Now let’s discuss some of the steps that will help you to annotate images easily and efficiently:
Choose an Annotation Platform
Choosing the right annotation platform is important because your productivity depends upon that. For instance, if the platform doesn’t offer a seamless experience and necessary tools, then you will have to compromise with the annotation task.
Consider the following factors when selecting an annotation platform:
- Compatibility– refers to the support that the platform offers. For instance, if you are working on medical images, the question arises, “Does the platform allow you to upload and work on DCIM format?”
- User Interface– UI is important as it enables you to navigate seamlessly to various tools and options, increasing your productivity.
- Features– generally refers to the tools that the platform offers. For instance, if you are annotating objects which require ultra-precision segmentation masks, the question arises, “Does the platform offer AI-powered polygon tools to increase preciseness and efficiency?”
- Cost– having many features typically comes with a high price. Remember to evaluate the task at hand and opt for a budget-friendly platform.
Import the Images
After selecting the annotation platform, the next step is to import the images you want to annotate. Most annotation tools allow you to import multiple images simultaneously. Ensure that the images are in the correct format, uniform size, and resolution for the annotation tool. Never compromise on the quality of images because an ML system will only be as good as the data fed into it.
Select the Annotation tool
As mentioned earlier, the platform must have various annotation tools. Why is this necessary? Let’s say you want to annotate a bridge; if you use a box annotation tool, you may add unnecessary objects. These objects will add noise to the data. To avoid such instances, specialized tools must be considered.
Remember, each object in the image must be treated differently. And the thumb rule is that while annotating, make sure that annotations are tightly bounded to the object of interest.
Annotate the Images
Once you have selected the annotation tool, the next step is to annotate the images. Follow these steps for accurate and efficient annotation:
- Zoom in on the image– Zooming in on the image can help you annotate more accurately.

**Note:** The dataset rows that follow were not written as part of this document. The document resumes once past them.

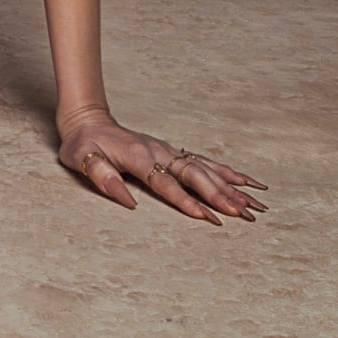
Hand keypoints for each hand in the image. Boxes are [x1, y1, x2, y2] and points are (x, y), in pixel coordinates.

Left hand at [58, 108, 268, 224]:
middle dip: (219, 195)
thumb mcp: (80, 159)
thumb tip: (129, 202)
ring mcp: (169, 151)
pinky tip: (250, 183)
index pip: (165, 182)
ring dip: (231, 187)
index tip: (205, 216)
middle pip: (194, 175)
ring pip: (206, 169)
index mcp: (138, 156)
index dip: (184, 200)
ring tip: (257, 205)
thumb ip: (102, 177)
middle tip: (242, 215)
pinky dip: (229, 172)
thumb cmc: (82, 144)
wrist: (88, 120)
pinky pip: (206, 162)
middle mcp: (159, 151)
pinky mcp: (174, 152)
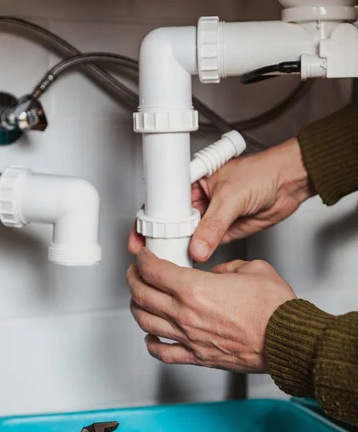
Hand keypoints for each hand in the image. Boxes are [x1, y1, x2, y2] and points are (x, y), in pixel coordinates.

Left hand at [127, 248, 295, 372]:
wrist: (286, 341)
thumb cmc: (274, 310)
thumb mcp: (252, 269)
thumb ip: (228, 267)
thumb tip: (218, 273)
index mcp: (195, 288)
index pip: (153, 270)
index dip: (143, 259)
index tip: (143, 256)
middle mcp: (186, 314)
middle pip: (142, 294)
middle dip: (133, 279)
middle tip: (135, 273)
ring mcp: (189, 337)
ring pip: (145, 322)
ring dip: (136, 307)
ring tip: (138, 299)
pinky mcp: (197, 356)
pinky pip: (163, 353)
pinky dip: (151, 344)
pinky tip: (151, 337)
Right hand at [128, 138, 313, 258]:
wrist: (290, 183)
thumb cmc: (263, 172)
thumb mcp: (232, 196)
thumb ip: (214, 225)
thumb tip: (198, 246)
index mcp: (193, 182)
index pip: (163, 201)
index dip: (151, 220)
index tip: (142, 236)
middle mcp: (198, 199)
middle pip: (171, 222)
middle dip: (162, 238)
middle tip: (155, 252)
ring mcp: (210, 217)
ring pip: (187, 236)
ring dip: (179, 247)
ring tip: (170, 257)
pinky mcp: (222, 232)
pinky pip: (204, 245)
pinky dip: (197, 254)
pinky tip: (190, 259)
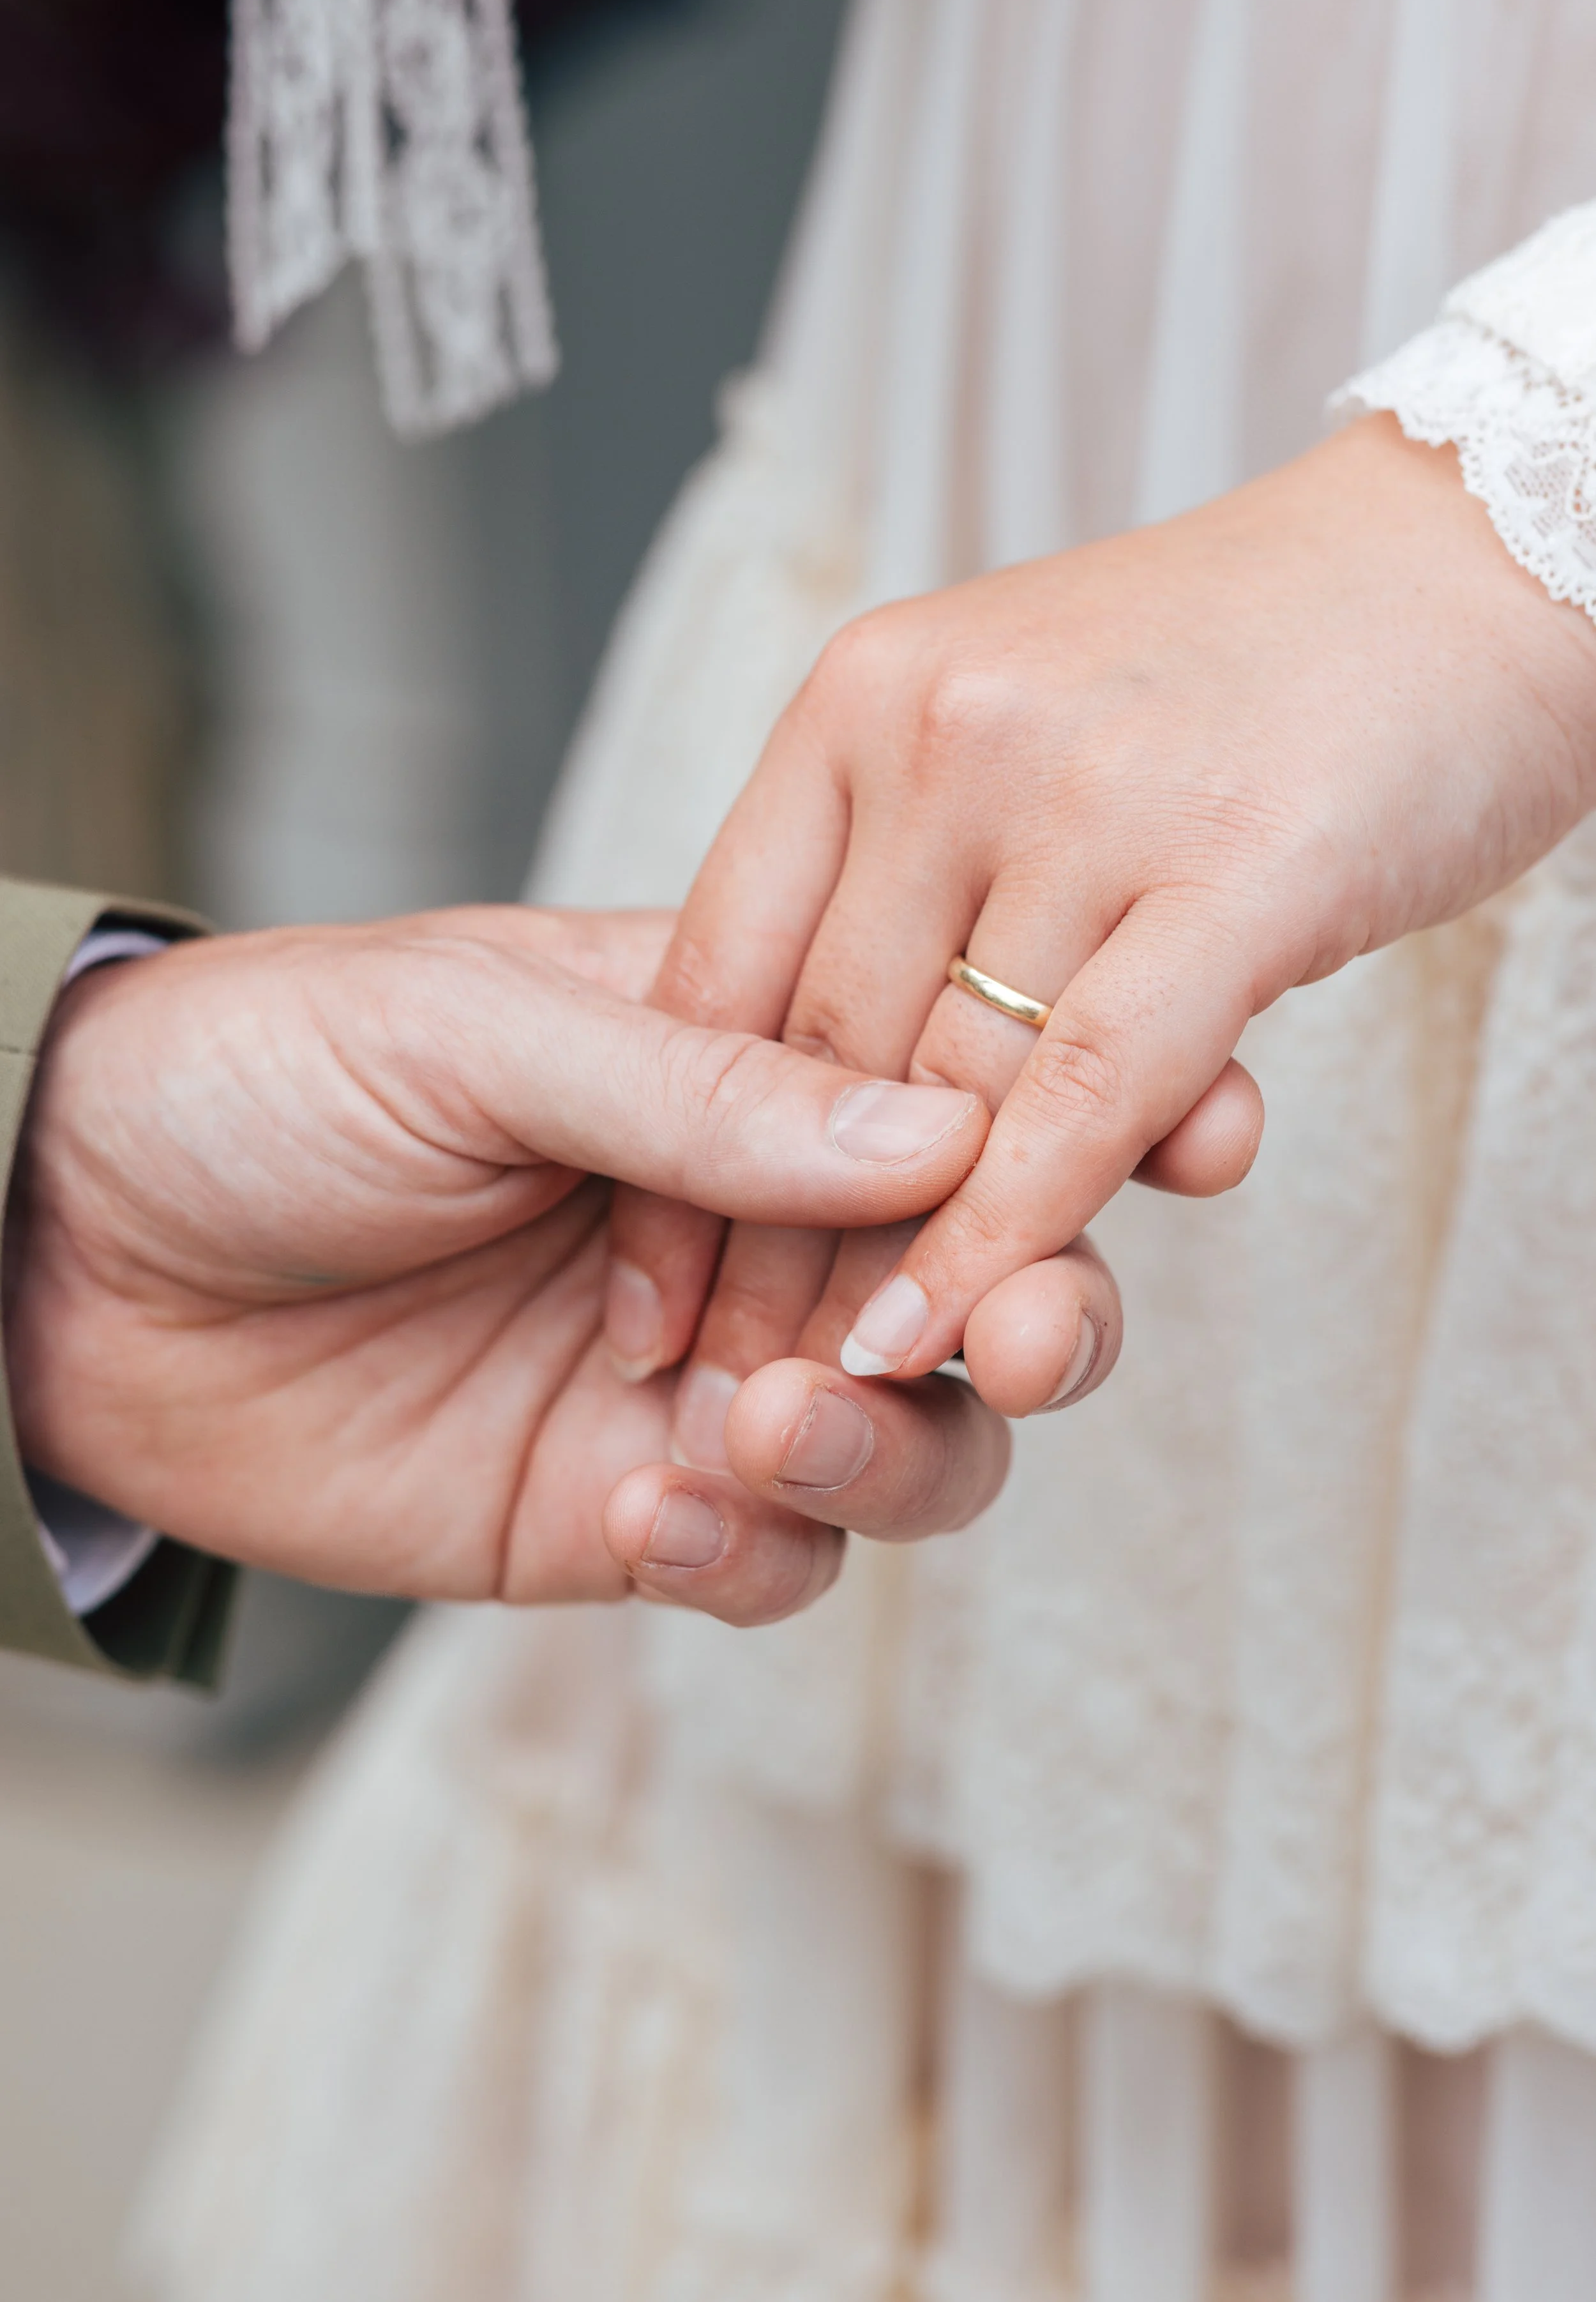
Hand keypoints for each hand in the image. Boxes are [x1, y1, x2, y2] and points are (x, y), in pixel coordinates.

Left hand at [4, 906, 1025, 1616]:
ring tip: (769, 1428)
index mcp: (744, 1060)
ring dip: (891, 1449)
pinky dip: (747, 1553)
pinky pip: (765, 1561)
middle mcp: (756, 1222)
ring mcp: (702, 1376)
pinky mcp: (626, 1509)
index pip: (962, 1093)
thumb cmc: (265, 1078)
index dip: (1067, 1131)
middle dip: (1040, 1318)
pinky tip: (646, 1512)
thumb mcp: (471, 1031)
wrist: (74, 1254)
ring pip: (914, 1443)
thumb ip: (697, 1089)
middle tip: (1021, 1343)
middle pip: (982, 1287)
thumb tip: (936, 1136)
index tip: (1164, 1153)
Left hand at [607, 415, 1595, 1409]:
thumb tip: (820, 1108)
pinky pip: (1089, 1091)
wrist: (1469, 553)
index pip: (719, 969)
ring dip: (870, 1274)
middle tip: (719, 1400)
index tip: (641, 1302)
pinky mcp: (1238, 864)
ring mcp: (1087, 793)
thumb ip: (899, 891)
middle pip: (814, 1055)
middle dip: (757, 1254)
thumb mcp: (1004, 739)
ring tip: (816, 1407)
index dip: (671, 1157)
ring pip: (942, 1092)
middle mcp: (943, 733)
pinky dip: (1008, 1235)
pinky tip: (954, 1344)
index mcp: (864, 701)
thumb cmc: (1237, 669)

- Choose the appropriate tool– Choose the appropriate tool for the selected annotation type. For example, if you are using bounding box annotation, select the bounding box tool.
- Annotate accurately– Draw the annotations accurately and avoid overlapping annotations.

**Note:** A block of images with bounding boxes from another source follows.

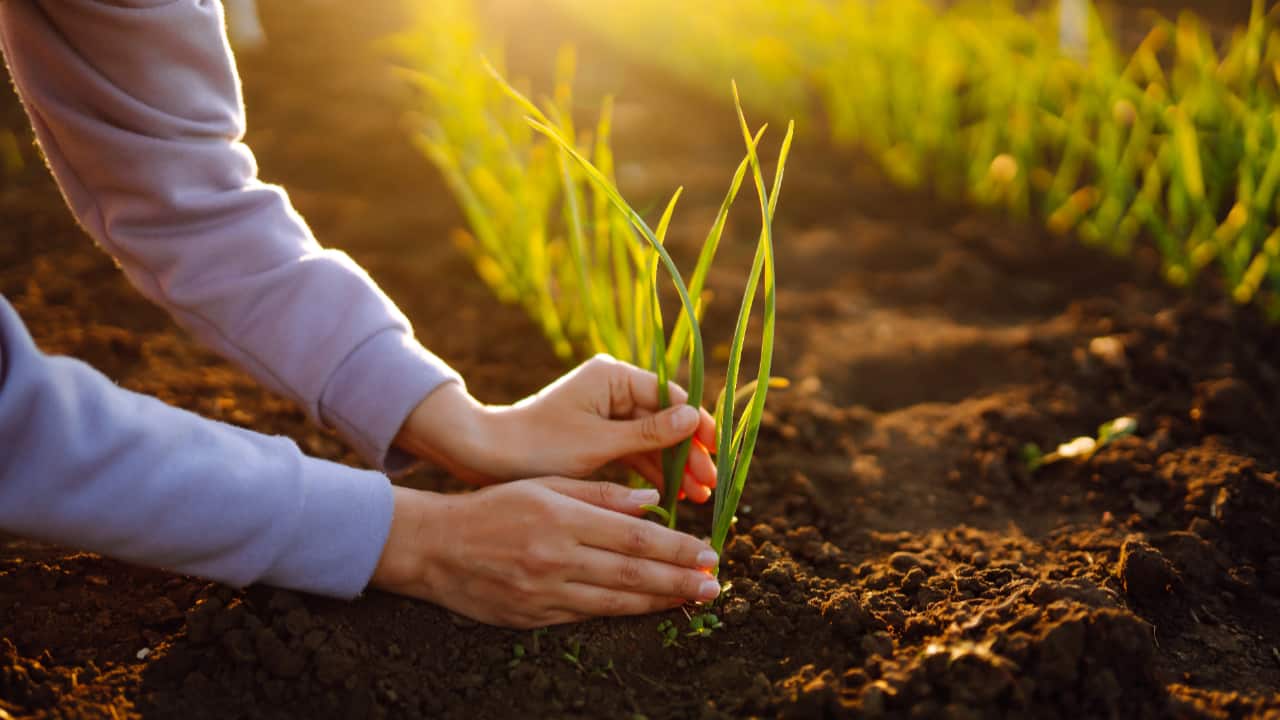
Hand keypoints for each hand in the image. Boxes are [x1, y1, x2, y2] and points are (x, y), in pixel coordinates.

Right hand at [369, 480, 720, 627]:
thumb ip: (599, 493)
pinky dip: (622, 612)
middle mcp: (557, 558)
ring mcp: (546, 592)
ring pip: (616, 600)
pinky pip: (588, 616)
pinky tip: (646, 608)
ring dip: (659, 601)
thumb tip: (651, 501)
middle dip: (679, 580)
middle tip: (714, 585)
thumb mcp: (544, 485)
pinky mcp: (535, 617)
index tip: (707, 553)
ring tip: (692, 600)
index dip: (676, 548)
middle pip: (633, 572)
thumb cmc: (493, 506)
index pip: (635, 537)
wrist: (434, 546)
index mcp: (562, 518)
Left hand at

- Label each annotation– Label each annotation with the appropriate class name, such as “car” or “tree.”
Verify the Annotations
After annotating the images, the next step is to verify the annotations. Verification involves checking the annotations for accuracy and completeness. Here are some tips for verifying annotations:
- Check for missed annotations– Ensure all the objects or areas of interest are correctly annotated.
- Check for accurate labeling– Ensure each annotation has been labeled with the correct class name.
- Check for consistent annotations– Ensure the annotations are consistent throughout the image set.
Export the Annotations
After verifying the annotations, the final step is to export the annotations in the desired format. Most annotation tools allow you to export annotations in formats such as XML, JSON, or CSV.
If you are outsourcing or crowding, these tips will play a major role because you can provide a blueprint of what you require. Do not hold back on the desired expectation when it comes to annotation. If you are thorough with the platform and tools it offers, you are well prepared to train or provide instructions per your requirements.
In this blog, we explored some easy steps to annotate images. It is necessary to opt for image annotation tools or platforms that offer the best services for your demands. These days most platforms offer AI image annotation services as well. This is extremely handy because it increases both your productivity and efficiency. Lastly, before choosing any platform, make sure that your task or goal is properly defined and articulated so that you won’t compromise on data annotation.